### Entries from a data collection
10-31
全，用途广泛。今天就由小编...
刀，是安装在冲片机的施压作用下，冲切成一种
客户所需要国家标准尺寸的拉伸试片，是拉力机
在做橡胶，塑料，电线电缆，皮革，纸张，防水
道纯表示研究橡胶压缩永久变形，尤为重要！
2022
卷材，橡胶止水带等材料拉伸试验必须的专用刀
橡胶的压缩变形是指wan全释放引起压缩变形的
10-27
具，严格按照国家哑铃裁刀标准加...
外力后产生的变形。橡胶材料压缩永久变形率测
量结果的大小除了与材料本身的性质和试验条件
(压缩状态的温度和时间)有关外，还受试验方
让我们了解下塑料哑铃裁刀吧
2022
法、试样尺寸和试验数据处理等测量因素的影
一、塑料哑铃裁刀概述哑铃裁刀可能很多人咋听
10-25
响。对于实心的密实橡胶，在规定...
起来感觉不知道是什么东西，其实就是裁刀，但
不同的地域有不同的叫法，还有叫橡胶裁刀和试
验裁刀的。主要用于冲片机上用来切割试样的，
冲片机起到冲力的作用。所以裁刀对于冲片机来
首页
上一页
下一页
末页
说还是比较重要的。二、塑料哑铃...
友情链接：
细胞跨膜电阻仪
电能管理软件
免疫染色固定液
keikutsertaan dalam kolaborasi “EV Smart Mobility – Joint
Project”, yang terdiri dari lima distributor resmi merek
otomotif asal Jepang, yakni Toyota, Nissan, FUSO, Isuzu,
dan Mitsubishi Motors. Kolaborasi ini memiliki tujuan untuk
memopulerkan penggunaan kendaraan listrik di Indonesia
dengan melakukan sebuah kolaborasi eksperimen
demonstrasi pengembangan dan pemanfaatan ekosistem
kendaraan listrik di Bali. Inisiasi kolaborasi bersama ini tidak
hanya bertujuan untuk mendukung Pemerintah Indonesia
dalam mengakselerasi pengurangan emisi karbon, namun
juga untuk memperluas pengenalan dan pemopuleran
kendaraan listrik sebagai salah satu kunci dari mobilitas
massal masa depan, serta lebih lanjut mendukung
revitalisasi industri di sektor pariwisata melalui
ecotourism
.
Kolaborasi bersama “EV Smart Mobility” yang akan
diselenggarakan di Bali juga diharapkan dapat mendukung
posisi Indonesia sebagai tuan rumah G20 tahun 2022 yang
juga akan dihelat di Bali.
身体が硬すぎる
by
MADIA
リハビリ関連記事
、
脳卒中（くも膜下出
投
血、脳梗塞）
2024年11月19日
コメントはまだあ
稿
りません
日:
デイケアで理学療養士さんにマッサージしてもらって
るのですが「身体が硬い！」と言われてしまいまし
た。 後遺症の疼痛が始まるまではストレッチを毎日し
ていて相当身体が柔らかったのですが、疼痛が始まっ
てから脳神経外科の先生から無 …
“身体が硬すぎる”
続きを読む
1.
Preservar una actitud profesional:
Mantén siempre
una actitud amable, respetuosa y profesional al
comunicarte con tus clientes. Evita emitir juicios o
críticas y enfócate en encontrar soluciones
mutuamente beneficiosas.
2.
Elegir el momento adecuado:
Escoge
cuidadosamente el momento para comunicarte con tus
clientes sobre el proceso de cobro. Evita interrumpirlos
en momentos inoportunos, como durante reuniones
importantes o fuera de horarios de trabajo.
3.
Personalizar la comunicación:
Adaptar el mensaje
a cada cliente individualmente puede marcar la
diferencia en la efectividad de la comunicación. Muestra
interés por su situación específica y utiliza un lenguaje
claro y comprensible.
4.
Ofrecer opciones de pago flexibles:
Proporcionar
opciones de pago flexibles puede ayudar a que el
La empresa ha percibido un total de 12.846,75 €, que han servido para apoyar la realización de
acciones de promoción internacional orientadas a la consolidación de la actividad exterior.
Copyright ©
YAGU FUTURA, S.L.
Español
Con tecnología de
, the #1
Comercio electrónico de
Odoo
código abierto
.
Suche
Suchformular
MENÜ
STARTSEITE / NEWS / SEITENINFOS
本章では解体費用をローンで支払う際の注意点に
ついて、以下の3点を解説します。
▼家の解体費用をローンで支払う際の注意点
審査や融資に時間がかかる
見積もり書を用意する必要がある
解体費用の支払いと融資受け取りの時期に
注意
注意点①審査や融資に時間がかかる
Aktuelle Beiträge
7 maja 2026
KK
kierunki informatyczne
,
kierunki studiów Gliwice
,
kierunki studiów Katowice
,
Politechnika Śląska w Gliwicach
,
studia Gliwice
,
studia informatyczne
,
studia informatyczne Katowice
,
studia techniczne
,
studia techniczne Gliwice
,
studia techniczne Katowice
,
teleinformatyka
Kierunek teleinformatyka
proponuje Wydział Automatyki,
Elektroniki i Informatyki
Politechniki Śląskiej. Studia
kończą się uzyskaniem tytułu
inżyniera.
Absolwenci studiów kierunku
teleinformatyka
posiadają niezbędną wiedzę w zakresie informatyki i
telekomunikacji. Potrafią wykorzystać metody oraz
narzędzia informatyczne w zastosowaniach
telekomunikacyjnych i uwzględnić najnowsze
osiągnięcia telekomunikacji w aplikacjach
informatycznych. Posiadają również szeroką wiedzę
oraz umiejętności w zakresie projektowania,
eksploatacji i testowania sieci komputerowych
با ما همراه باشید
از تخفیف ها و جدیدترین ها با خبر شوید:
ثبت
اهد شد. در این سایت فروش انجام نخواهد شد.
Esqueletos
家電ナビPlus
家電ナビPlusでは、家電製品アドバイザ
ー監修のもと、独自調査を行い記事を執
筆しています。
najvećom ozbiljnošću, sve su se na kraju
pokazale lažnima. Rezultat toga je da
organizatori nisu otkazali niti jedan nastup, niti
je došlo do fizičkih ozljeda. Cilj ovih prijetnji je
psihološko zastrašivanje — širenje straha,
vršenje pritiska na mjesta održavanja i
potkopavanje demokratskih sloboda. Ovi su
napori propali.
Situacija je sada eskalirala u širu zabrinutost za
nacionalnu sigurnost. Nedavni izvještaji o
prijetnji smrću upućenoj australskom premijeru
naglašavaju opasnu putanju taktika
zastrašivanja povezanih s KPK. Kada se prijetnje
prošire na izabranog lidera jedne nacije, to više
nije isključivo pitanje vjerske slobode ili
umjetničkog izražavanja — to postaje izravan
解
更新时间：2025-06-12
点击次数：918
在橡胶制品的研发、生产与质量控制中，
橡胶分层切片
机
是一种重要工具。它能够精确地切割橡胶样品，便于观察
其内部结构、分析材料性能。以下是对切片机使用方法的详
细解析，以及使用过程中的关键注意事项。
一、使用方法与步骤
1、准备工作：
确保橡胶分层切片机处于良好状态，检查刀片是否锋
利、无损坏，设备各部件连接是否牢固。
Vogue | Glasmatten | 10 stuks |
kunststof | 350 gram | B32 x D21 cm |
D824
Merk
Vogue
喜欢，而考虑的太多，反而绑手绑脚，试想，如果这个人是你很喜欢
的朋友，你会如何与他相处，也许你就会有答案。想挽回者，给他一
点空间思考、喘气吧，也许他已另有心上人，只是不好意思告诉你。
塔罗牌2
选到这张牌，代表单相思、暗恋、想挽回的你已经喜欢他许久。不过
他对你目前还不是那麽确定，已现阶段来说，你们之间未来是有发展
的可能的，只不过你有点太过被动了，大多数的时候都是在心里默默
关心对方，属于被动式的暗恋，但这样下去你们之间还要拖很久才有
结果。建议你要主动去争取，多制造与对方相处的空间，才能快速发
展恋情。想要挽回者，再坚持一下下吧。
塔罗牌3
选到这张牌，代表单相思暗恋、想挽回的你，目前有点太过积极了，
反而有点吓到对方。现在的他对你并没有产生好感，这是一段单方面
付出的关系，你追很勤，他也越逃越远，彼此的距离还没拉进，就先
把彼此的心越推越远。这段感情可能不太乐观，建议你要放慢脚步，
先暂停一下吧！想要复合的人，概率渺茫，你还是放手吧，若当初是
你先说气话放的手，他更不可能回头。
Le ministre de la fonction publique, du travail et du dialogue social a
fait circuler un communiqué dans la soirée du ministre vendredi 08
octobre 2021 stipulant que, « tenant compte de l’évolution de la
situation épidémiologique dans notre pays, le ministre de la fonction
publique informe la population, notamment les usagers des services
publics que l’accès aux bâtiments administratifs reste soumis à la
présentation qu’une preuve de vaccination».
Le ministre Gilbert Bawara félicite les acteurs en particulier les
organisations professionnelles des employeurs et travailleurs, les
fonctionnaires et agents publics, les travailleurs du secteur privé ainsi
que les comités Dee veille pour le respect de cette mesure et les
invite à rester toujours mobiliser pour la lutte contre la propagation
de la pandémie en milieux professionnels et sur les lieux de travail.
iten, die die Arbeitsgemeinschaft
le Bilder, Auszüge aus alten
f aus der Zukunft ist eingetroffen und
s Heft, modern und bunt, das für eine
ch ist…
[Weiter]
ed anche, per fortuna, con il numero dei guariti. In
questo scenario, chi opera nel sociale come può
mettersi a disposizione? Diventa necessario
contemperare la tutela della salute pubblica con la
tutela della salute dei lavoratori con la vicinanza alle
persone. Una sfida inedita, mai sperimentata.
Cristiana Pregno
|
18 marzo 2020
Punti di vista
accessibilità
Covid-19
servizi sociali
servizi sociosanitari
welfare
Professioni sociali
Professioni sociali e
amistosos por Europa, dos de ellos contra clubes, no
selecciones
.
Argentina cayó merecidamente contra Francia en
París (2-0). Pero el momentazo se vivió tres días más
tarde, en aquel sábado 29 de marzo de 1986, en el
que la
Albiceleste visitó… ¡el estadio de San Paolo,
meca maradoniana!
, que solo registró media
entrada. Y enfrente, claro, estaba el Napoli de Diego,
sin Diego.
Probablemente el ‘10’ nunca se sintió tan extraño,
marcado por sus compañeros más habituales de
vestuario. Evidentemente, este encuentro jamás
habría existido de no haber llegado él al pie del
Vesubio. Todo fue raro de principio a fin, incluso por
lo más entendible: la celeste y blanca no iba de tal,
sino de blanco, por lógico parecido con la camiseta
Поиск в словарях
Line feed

### Requirement
Please count the lines in the entries above that contain the string "marzo", treating uppercase and lowercase as different, and reply with the number alone.

### Response
2